Draven clapped her on the back. "Don't despair, mate. I still trust Lonn's dream over the word of this bostull—who is a friend of the lady we robbed, after all. Let's take the hoard on to Fleevanport and see what price it brings."

"Draven is right," Lonn asserted. "Let's drink another round to toast our prospects."

"But only one," Glyssa said. "This drink of Nyssan is potent."

Lonn laughed and went to refill the wineskin. His mates packed up the witch's possessions, Glyssa putting things away with care while the others just tossed them into the basket and chest.

After they'd shut the lids and lashed them down, the Iruks guzzled the sweet brandy, emptying the wineskin in a single round. Then the crew prepared for bed. They made the tent larger, adding skins and rope supports until it covered most of the area between mast and prow. The chore progressed none too smoothly, the crewmembers' hands and brains befuddled with all the drinking, but at last it was done.

Karrol, still sniffing and sneezing, volunteered to keep lookout, saying she could not sleep anyway. She wrapped a bed-fur over her shoulders and climbed to the masthead.

The others carried their furs into the tent and spread them out. They removed their capes, harnesses, and boots and put their weapons aside, then lay down close together to share warmth.

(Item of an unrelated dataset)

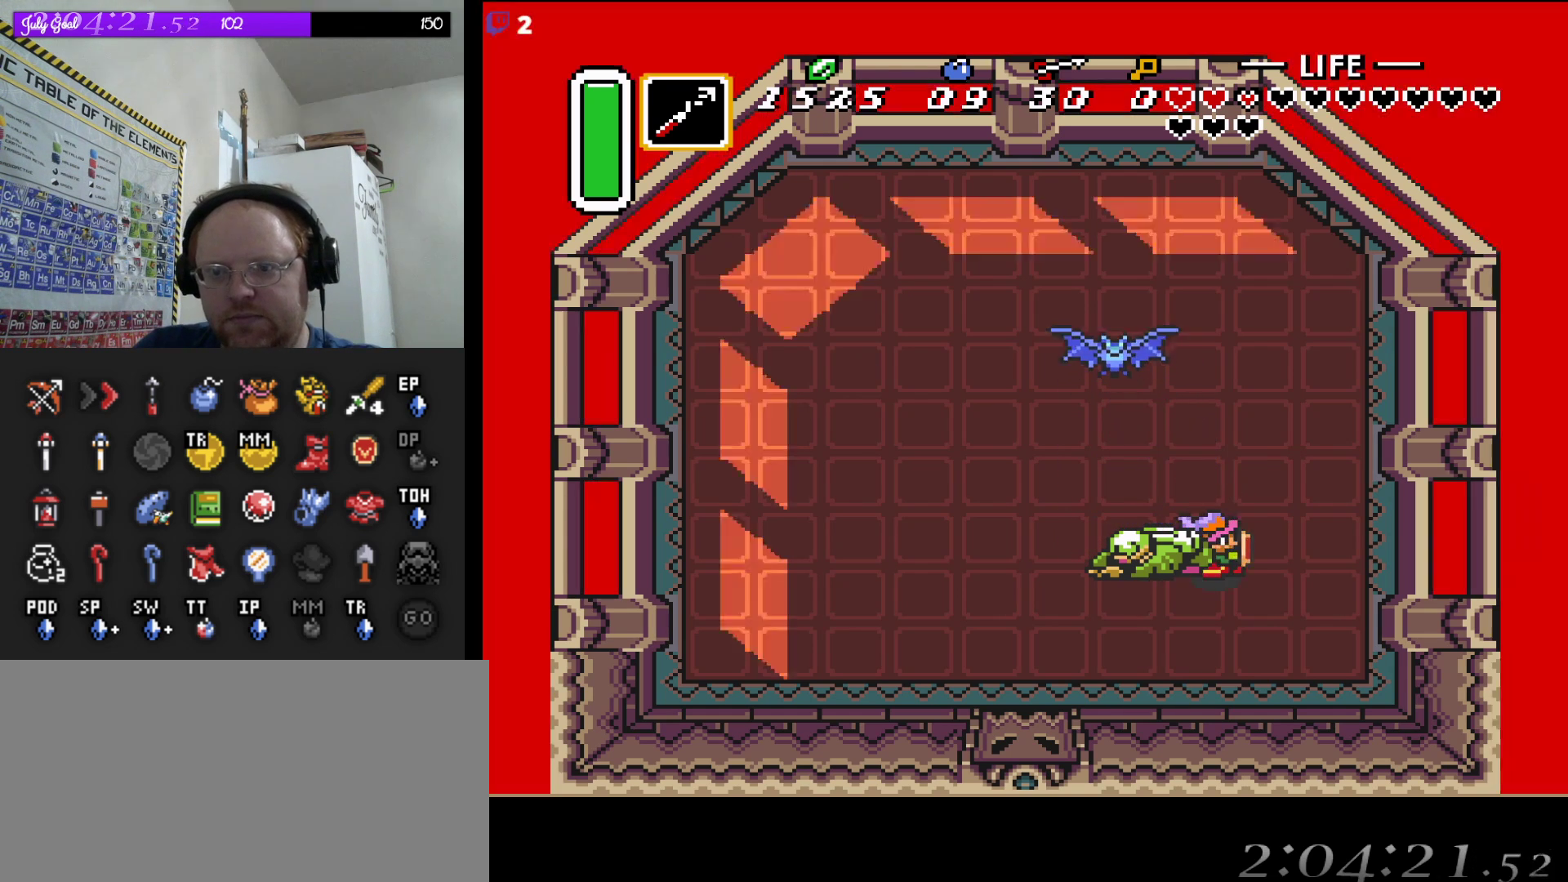
{"buttons": ["B"], "events": [[250, "DPAD_RIGHT", "up"], [283, "DPAD_LEFT", "down"], [383, "B", "down"], [400, "DPAD_LEFT", "up"]]}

But Lonn had trouble sleeping. The brandy was even stronger than he had reckoned. It made his head swim and his belly seethe. And Karrol's loud sneezing and swearing overhead kept startling him awake. The snatches of sleep he did get were troubled by weird dreams.

First, he saw his mates back on board the Larthangan ship, inside the witch's cabin. But this time when Draven snatched her cloak away the witch sat up. Her face was hard and white like bone, and her eyes were mirrors. Lonn stared into one of those mirrors and saw himself and Eben and Draven, but they were older; with long beards and silken robes, holding strange colored lanterns.